==== INPUT MATERIAL

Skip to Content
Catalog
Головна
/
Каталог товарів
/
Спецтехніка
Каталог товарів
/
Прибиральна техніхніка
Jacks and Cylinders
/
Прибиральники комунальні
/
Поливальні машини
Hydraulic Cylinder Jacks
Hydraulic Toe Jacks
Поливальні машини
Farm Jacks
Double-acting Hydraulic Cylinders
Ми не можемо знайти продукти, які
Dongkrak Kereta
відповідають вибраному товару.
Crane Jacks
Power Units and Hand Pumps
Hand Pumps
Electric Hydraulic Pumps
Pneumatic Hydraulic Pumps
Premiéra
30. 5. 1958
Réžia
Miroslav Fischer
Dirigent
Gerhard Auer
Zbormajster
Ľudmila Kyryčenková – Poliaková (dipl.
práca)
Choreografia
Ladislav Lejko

========
==== INPUT MATERIAL

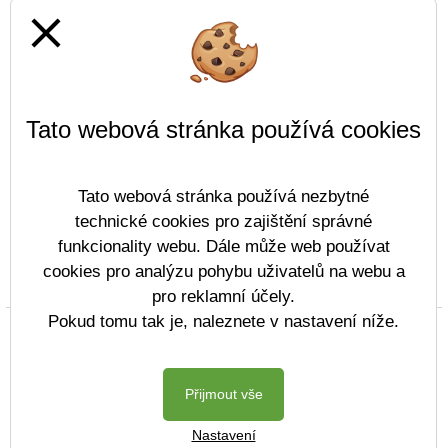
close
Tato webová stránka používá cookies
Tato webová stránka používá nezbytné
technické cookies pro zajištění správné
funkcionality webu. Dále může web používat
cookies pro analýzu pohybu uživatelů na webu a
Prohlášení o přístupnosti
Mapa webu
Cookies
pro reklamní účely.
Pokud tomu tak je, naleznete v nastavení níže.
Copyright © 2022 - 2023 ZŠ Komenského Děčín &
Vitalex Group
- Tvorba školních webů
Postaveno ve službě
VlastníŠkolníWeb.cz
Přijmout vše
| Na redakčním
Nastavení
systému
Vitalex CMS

========

▶ _TASK TO COMPLETE_
From the records above, print exactly the lines that run from the line with "Zbormajster" to the line with "Ladislav Lejko", inclusive.

▶ _ANSWER FOR THIS EXERCISE_
Zbormajster
Ľudmila Kyryčenková – Poliaková (dipl.
práca)
Choreografia
Ladislav Lejko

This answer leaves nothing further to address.